Mientras, la policía y el ejército han inundado las calles despobladas, más legitimados y empoderados que nunca, haciendo gala de su particular y violenta forma de “proteger y servir”, y dispuestos a hacer lo que en realidad siempre han hecho: vigilar y castigar a quienes desobedecen, ya sea por gusto, ignorancia o por necesidad. Prohibir es lo que tiene, desencadena actos de desobediencia.

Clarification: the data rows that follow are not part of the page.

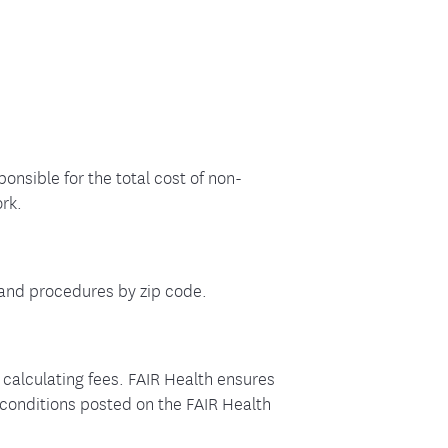
nsible for the total cost of non-
rk.
 and procedures by zip code.
 calculating fees. FAIR Health ensures
 conditions posted on the FAIR Health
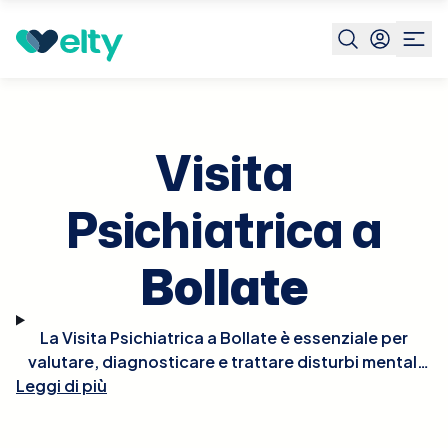
Prenota visita
Visita Psichiatrica
Bollate
Visita
Psichiatrica a
Bollate
La Visita Psichiatrica a Bollate è essenziale per
valutare, diagnosticare e trattare disturbi mentali
Leggi di più
come depressione, ansia, disturbi bipolari,
schizofrenia e altre condizioni psichiatriche.
Durante la visita, lo psichiatra esaminerà la tua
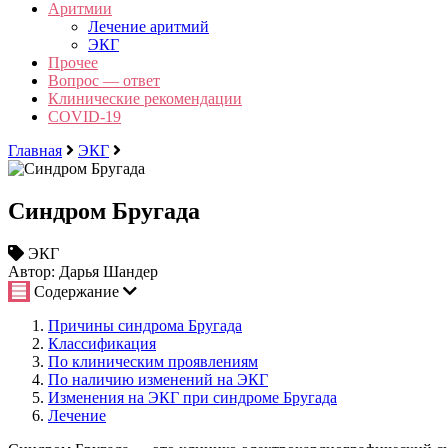
Аритмии
Лечение аритмий
ЭКГ
Прочее
Вопрос — ответ
Клинические рекомендации
COVID-19
Главная
ЭКГ
Синдром Бругада
ЭКГ
Автор: Дарья Шандер
Содержание
Причины синдрома Бругада
Классификация
По клиническим проявлениям
По наличию изменений на ЭКГ
Изменения на ЭКГ при синдроме Бругада
Лечение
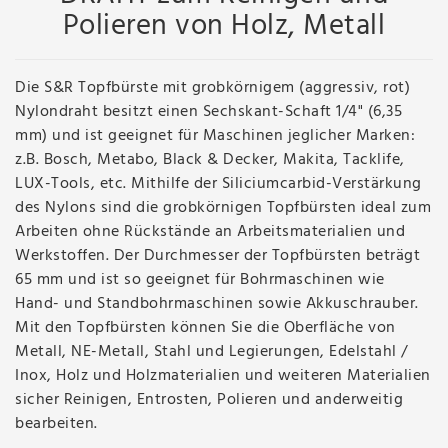
Polieren von Holz, Metall
Die S&R Topfbürste mit grobkörnigem (aggressiv, rot)
Nylondraht besitzt einen Sechskant-Schaft 1/4" (6,35
mm) und ist geeignet für Maschinen jeglicher Marken:
z.B. Bosch, Metabo, Black & Decker, Makita, Tacklife,
LUX-Tools, etc. Mithilfe der Siliciumcarbid-Verstärkung
des Nylons sind die grobkörnigen Topfbürsten ideal zum
Arbeiten ohne Rückstände an Arbeitsmaterialien und
Werkstoffen. Der Durchmesser der Topfbürsten beträgt
65 mm und ist so geeignet für Bohrmaschinen wie
Hand- und Standbohrmaschinen sowie Akkuschrauber.
Mit den Topfbürsten können Sie die Oberfläche von
Metall, NE-Metall, Stahl und Legierungen, Edelstahl /
Inox, Holz und Holzmaterialien und weiteren Materialien
sicher Reinigen, Entrosten, Polieren und anderweitig
bearbeiten.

Imponer unas normas desde arriba y de forma unilateral, no teniendo en cuenta diferentes contextos como el urbano/rural, las neurodivergencias o problemas de salud mental no medicalizados (que los hay y son muchos), las necesidades de la población infantil; impidiendo el ejercicio crítico, la creatividad colectiva y la conciencia de una responsabilidad individual y social, todo esto tiene como consecuencia la no aceptación de dichas normas, la desobediencia, más o menos reflexionada, de aquellas personas que no están de acuerdo. Y su consiguiente castigo.
Aquí entra en juego nuevamente el individualismo y la lógica neoliberal, pero aquí también deberían entrar en juego nuevas formas de hacer las cosas desde los cuidados y la consciencia colectiva. Organizarse con las vecinas para ir a hacer la compra, para ver qué tal están las vecinas que viven solas o están aisladas, si quieren hablar, si necesitan algo. Utilizar los balcones, las ventanas, no para vigilar y criminalizar, sino para crear comunidades de solidaridad.
Hoy más que nunca nos seguiremos organizando para que a nadie le falte lo básico. Nos seguiremos cuidando entre nosotres, mediante protocolos de higiene y seguridad, calor y apoyo emocional en la distancia. No necesitamos del Estado como garante de nuestra seguridad. No necesitamos un príncipe-Estado que nos salve. Nos salvamos entre nosotres, en comunidad.